WORK ITEM:
The answer must consist of each line below that contains the string "worn".

[MATERIAL PROVIDED — start]

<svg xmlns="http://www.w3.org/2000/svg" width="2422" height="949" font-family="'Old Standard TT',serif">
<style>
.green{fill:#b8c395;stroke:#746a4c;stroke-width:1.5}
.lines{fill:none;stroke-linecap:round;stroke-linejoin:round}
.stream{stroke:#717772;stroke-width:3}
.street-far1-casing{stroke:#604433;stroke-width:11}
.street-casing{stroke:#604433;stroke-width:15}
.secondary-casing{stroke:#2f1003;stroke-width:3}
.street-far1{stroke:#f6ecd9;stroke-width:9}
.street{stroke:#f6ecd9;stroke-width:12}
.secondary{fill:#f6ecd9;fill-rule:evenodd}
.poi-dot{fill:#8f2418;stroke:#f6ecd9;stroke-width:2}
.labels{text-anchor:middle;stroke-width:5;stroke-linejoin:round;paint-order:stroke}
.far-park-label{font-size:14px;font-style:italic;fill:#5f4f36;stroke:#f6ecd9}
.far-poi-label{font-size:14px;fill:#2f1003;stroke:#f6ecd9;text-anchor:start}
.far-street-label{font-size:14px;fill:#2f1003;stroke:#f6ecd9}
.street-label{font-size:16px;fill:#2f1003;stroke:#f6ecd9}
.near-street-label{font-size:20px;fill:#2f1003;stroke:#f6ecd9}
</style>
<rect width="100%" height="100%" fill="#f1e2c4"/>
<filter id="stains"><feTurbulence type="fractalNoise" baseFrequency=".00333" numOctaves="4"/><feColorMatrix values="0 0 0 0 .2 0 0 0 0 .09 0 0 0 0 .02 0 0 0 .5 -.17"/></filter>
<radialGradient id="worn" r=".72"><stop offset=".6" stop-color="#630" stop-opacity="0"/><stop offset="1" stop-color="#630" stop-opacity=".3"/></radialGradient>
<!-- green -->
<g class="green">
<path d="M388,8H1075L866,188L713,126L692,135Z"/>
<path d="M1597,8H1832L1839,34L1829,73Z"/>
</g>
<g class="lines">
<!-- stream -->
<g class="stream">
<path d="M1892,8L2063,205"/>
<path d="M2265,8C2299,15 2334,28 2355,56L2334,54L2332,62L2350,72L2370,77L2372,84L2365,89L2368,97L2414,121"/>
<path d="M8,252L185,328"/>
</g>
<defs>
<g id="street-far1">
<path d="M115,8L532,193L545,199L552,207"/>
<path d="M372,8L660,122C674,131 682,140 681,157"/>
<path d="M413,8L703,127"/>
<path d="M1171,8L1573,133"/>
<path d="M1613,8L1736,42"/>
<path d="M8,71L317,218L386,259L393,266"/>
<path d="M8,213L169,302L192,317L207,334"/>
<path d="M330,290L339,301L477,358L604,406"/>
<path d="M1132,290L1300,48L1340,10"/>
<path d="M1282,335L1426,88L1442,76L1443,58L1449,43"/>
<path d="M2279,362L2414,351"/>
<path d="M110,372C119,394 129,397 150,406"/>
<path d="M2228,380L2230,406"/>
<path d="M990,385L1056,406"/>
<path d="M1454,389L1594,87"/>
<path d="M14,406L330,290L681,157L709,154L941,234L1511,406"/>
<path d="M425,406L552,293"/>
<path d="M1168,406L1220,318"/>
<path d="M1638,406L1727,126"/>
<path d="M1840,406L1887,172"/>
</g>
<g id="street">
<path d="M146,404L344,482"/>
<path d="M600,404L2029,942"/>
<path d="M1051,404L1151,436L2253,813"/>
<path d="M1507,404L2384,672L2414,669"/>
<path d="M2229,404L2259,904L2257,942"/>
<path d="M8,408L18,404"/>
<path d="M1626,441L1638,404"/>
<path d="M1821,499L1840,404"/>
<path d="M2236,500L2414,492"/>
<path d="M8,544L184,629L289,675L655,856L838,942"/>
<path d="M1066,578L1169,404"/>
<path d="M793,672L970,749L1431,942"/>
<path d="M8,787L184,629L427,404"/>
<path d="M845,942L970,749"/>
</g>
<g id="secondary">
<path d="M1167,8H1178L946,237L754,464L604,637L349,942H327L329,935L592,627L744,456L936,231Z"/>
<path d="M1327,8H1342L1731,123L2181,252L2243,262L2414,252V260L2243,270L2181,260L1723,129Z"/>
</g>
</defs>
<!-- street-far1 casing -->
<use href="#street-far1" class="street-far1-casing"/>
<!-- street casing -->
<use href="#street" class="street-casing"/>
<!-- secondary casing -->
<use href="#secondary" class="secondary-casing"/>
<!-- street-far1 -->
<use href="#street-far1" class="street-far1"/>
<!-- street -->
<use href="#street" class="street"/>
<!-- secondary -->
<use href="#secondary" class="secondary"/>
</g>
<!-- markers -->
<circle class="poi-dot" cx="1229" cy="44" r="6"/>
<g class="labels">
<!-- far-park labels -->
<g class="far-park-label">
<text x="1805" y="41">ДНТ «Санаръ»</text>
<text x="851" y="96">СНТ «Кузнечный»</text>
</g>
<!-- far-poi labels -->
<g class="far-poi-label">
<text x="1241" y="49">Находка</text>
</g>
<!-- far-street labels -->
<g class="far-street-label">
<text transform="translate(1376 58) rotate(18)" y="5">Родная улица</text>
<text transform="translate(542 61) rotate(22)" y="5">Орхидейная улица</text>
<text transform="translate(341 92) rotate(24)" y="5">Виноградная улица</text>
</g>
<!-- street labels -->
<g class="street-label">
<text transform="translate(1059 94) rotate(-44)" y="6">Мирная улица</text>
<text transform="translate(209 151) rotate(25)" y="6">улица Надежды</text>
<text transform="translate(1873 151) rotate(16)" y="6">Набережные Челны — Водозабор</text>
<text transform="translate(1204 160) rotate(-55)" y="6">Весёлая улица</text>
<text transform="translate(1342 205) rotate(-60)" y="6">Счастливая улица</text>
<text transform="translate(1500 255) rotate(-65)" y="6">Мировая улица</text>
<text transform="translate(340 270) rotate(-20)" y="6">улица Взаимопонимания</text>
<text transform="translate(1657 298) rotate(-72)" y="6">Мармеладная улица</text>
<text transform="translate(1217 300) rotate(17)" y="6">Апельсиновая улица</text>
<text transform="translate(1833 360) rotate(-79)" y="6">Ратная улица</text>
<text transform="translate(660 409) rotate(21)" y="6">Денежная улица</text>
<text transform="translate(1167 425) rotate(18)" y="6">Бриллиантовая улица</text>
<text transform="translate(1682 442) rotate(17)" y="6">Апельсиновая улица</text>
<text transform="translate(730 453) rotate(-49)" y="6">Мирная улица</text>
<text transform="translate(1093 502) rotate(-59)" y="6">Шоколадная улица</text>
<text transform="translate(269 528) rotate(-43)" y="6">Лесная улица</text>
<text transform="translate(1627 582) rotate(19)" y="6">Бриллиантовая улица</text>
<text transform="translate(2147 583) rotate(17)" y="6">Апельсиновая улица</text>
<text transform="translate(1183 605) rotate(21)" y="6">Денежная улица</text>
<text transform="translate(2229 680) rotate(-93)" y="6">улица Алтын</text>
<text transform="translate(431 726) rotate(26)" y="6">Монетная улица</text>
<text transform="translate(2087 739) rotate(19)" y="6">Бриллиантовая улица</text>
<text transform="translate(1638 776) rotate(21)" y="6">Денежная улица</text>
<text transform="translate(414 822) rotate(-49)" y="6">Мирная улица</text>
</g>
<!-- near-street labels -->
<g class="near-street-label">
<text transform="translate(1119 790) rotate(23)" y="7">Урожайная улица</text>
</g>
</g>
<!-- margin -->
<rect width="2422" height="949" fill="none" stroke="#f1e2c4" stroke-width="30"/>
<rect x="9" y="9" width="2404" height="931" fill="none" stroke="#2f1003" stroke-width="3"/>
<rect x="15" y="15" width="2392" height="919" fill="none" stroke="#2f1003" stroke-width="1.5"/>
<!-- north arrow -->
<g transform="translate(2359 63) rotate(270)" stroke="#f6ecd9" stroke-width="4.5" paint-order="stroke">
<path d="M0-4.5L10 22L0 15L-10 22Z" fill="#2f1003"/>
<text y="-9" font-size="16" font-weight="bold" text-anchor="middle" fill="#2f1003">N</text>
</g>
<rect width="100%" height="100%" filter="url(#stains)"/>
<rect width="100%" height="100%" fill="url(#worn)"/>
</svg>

[MATERIAL PROVIDED — finish]

EXERCISE ANSWER:
<radialGradient id="worn" r=".72"><stop offset=".6" stop-color="#630" stop-opacity="0"/><stop offset="1" stop-color="#630" stop-opacity=".3"/></radialGradient>
<rect width="100%" height="100%" fill="url(#worn)"/>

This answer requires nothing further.